PF Magic was a video game developer founded in 1991 and located in San Francisco, California, United States. Though it developed other types of video games, it was best known for its virtual pet games, such as Dogz and Catz. The company was able to make extra revenue by selling plush toys under the Petz trademark. It was bought out in 1998 by Mindscape, Inc. After changing hands a few more times, Ubisoft now owns the copyright on its Petz, Oddballz and Babyz titles.
One of PF Magic's earliest efforts was the 1994 video game Ballz, published by Accolade. The innovative game featured main characters composed completely of spheres. This early game failed in the marketplace, though it would inspire many of their following games, such as Petz.

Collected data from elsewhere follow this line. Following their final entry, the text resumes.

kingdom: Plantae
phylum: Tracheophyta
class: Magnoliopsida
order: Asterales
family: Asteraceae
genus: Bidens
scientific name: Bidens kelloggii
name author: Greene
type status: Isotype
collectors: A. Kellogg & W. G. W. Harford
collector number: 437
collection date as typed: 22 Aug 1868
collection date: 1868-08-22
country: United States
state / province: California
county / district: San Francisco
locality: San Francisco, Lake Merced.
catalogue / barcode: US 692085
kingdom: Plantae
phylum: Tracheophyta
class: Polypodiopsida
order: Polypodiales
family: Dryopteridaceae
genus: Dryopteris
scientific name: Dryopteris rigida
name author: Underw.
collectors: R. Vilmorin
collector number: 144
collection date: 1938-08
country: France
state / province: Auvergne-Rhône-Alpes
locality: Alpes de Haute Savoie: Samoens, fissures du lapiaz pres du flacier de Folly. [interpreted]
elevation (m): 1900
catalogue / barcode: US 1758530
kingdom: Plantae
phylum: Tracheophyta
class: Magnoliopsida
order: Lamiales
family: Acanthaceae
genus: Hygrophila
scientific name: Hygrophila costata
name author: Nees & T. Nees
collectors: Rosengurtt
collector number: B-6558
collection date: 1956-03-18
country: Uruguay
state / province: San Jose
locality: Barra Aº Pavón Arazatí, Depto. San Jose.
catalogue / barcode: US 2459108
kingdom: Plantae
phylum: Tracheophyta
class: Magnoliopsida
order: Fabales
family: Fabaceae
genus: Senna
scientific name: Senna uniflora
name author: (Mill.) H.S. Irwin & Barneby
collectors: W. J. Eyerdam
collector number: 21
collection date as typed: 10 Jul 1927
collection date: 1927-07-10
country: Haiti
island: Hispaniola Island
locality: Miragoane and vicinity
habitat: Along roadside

The company also produced Max Magic, the world’s first electronic magic kit, which represented a breakthrough in interactive 3D character design.
PF Magic's designer and programmer, Andrew Stern, created an experimental project with Michael Mateas and others for five years. The project became Façade, a freeware game in which the player interacts with a couple whose ten-year marriage is in trouble.
PF Magic was born out of a failed hardware venture with AT&T and Sega to build a Sega Genesis accessory called "The Edge", which was to allow for online multiplayer over telephone lines. AT&T pulled out of the venture due to the cost of the device, leaving the company with half their initial funding.
With their hardware project cancelled, the company needed a new product to work on. Co-founder Rob Fulop saw the controversy generated by Night Trap, a game he worked on, and wanted to make something that was the complete opposite of it. Fulop talked with a mall Santa who told him that the number one gift children requested for Christmas was still a puppy. After this conversation, the idea of doing a title about animals came about, resulting in Petz, which was based on the graphics technology they previously used in Ballz. Petz was an enormous success, became one of the company's flagship products and has been credited with popularizing virtual pets.
|Dogz and Catz|
Main article: Ballz
Ballz is a two-player 3D action fighting game for the Sega Mega Drive/Genesis, the Super Nintendo Entertainment System, and the 3DO. It was developed by PF Magic and published by Accolade in 1994. The 3DO version was released as a director's cut in 1995. Ballz offered three difficulty levels over a total of 21 matches. Its distinguishing quality was that each of the characters were composed completely of balls, with a pseudo-3D look.
Main article: Petz
Petz (Dogz and Catz) is a series of games dating back to 1995, designed by Adam C. Frank and Ben Resner. The player can adopt, raise, care for and breed their own virtual pets. The original Petz has sold over 3 million copies worldwide, and the brand has grown to over 22 million copies since coming under Ubisoft.
The player starts at the Adoption Center and chooses a Dogz or Catz to adopt of a Breedz and gender of their choice. Once the player has found a Petz, the user can adopt and name the new Puppyz or Kittenz. After around three days (real time) the Petz become adults. Adult Petz can then breed and have Kittenz or Puppyz of their own in Petz 3, Petz 4, and Petz 5. Cross-breeding can create different types of Petz, called 'Mixed Breeds'.
|Platform(s)||Microsoft Windows, Mac OS 7|
Oddballz is a virtual pet game created by PF Magic in 1996 as an alternative to their Dogz and Catz titles. The game had 13 creatures that could be cared for. Along with the creatures, the game has various objects ('toyz') that the player and Oddballz can manipulate. Toyz have different uses ranging from playing to disciplining.
Main article: Babyz
Babyz is a computer game in which one can play with and take care of a group of babies who live in a virtual house on the computer. The game was released in 1999 by The Learning Company, developed by members of PF Magic working there at the time.